Tickets

T1: Project setup and model artifact review

Set up the project workspace and verify the existing model artifacts work locally.

What to do:

Download and extract the project materials
Read Valentina's follow-up email to understand the operational problem
Talk to Valentina to clarify what she needs
Review the model artifacts (serve.py, feature_pipeline.py, model.pt, requirements.txt, sensor-schema.json)
Run the serving endpoint locally and confirm it responds

Acceptance criteria:

Project workspace set up with all materials present
python serve.py starts the endpoint on port 8000
curl http://localhost:8000/health returns a successful response
curl -X POST http://localhost:8000/predict -H "Content-Type: application/json" -d '{"farm_id": "farm_01", "temperature": 22.5, "rainfall": 15.0, "soil_moisture": 45.0, "humidity": 72.0, "altitude": 1650.0}' returns a prediction

Convert the training logic from notebook-style code into a modular scripted pipeline with YAML configuration.

- [Stored data]:

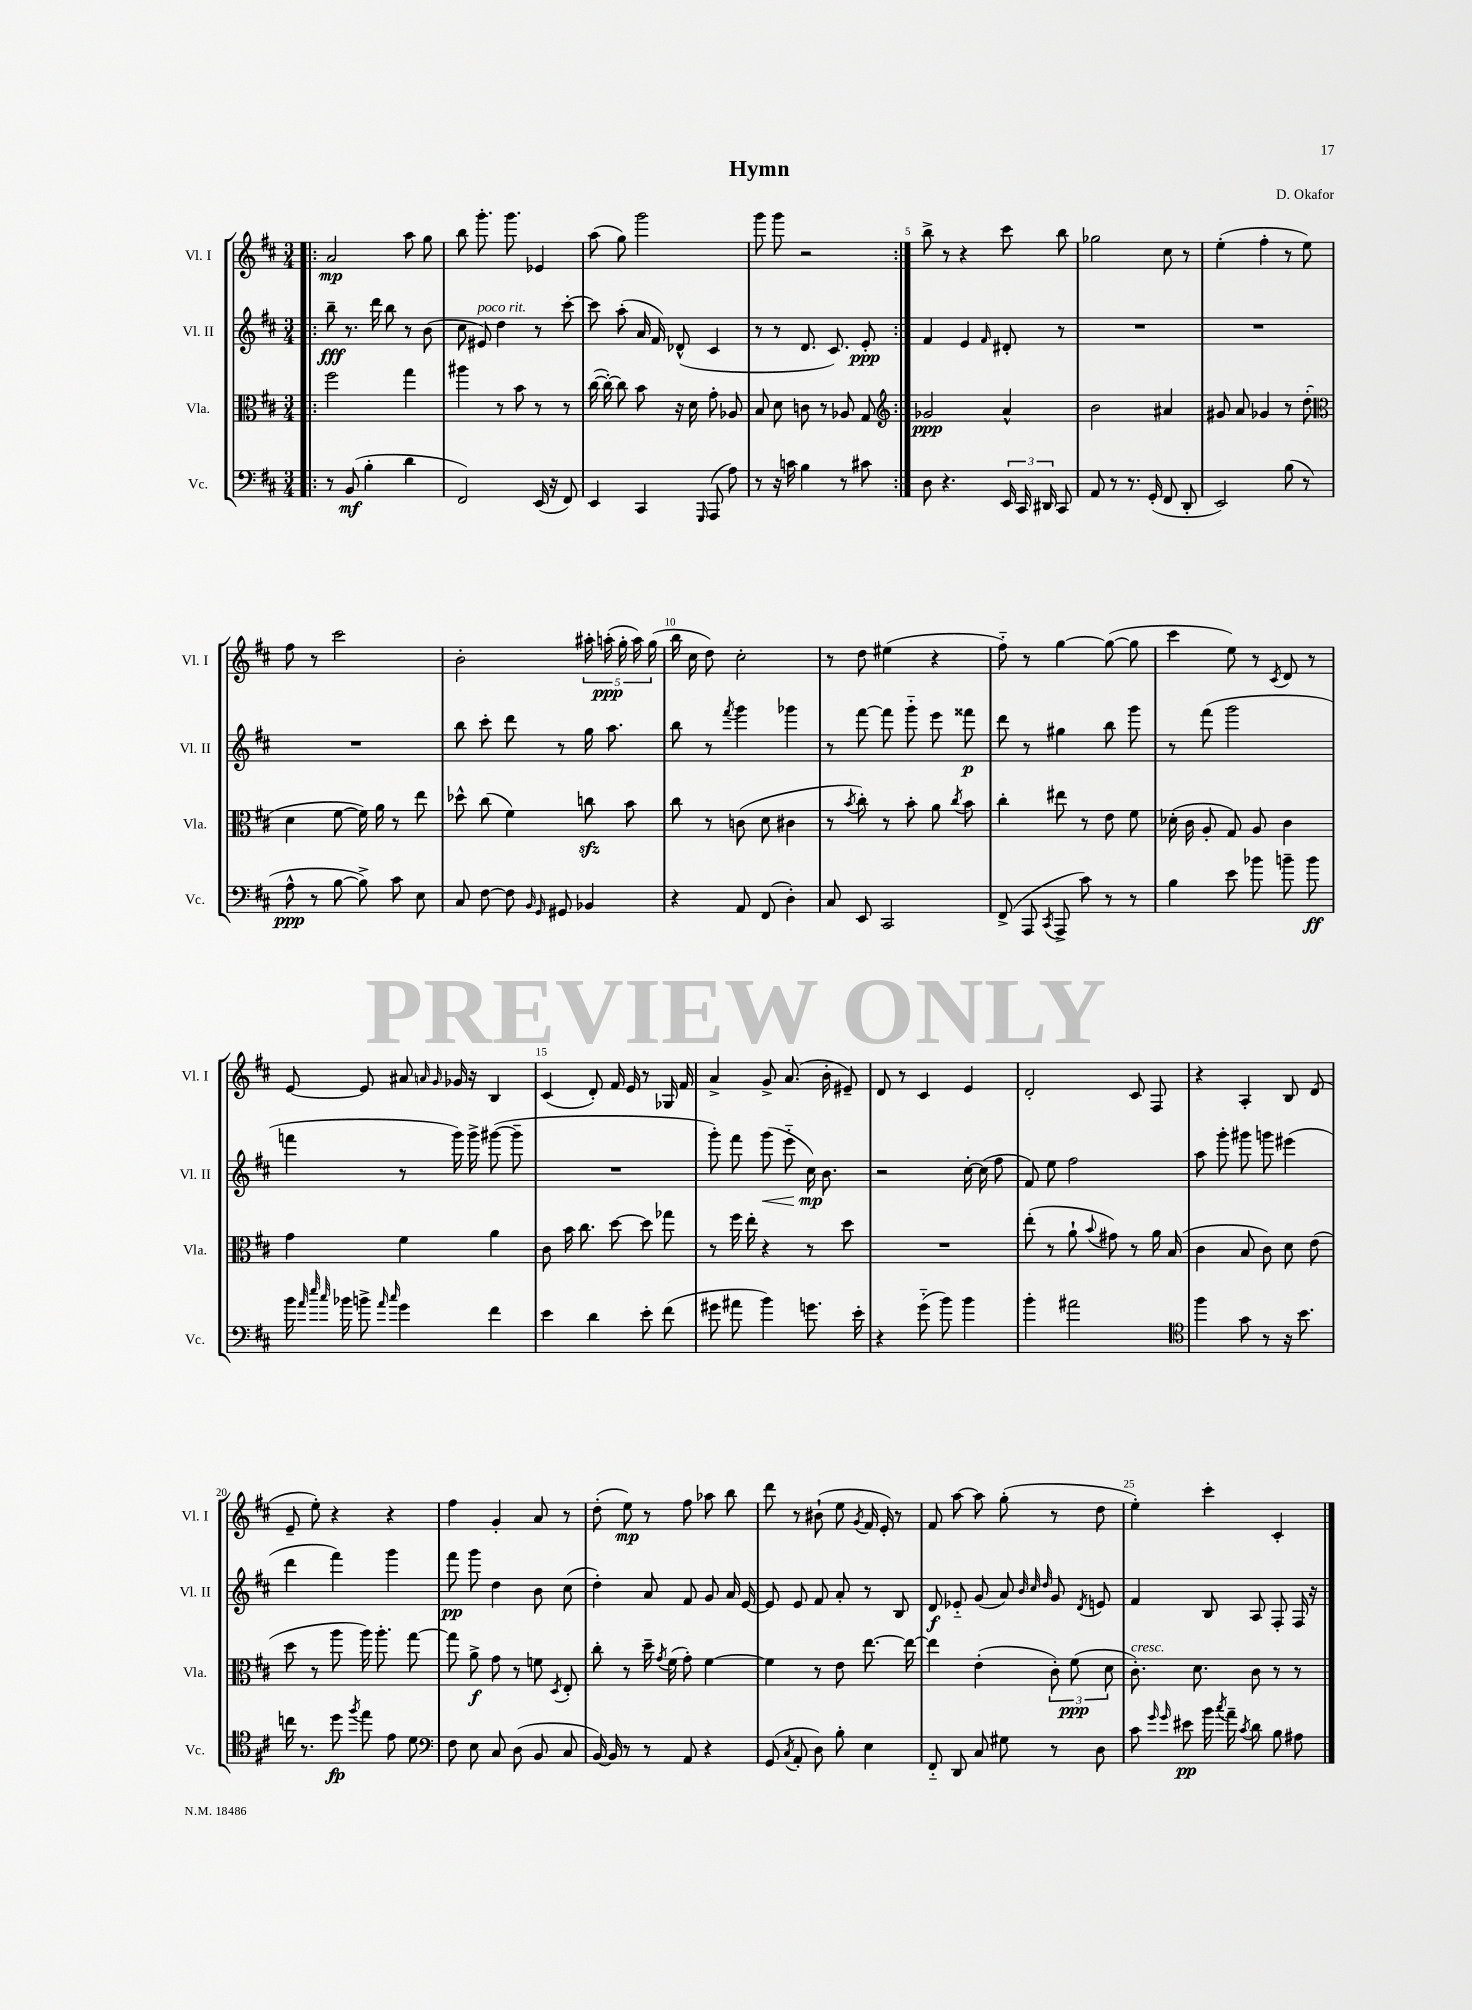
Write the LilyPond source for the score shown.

- [Objective A]:
In the project tickets, on which port should python serve.py start the endpoint?
- [Objective B]:
Carry on the project tickets from their final sentence.

- [Final answer A]:
Port 8000.

- [Final answer B]:
What to do:

Read the pipeline template to understand modular pipeline structure
Create pipeline modules: data_loader.py, feature_engineer.py, trainer.py, evaluator.py
Create config.yaml with hyperparameters, data paths, and pipeline settings externalized
Create train.py as the entry point that reads config and orchestrates the modules
Review AI output for monolithic tendencies and hardcoded values
Run the pipeline and verify it produces model output

Acceptance criteria:

Four pipeline modules exist with clear input/output interfaces
config.yaml contains all hyperparameters and paths (nothing hardcoded in scripts)
python train.py --config config.yaml runs end-to-end without errors
Pipeline produces model output files matching the original approach

Containerize the serving endpoint so it runs consistently on any machine.

What to do:

Read the Docker guide to understand containers, images, and Dockerfiles
Ask Marcus Webb about container design for ML serving
Create a Dockerfile for the serving endpoint
Review for common problems: unpinned base image, unnecessary dependencies, missing .dockerignore
Implement a multi-stage Dockerfile separating build from serving dependencies
Build the image and run the container
Test the containerized endpoint with curl

Acceptance criteria:

Dockerfile uses pinned base image (e.g., python:3.11.8-slim)
Multi-stage build separates build dependencies from serving dependencies
.dockerignore excludes unnecessary files (notebooks, datasets, training code)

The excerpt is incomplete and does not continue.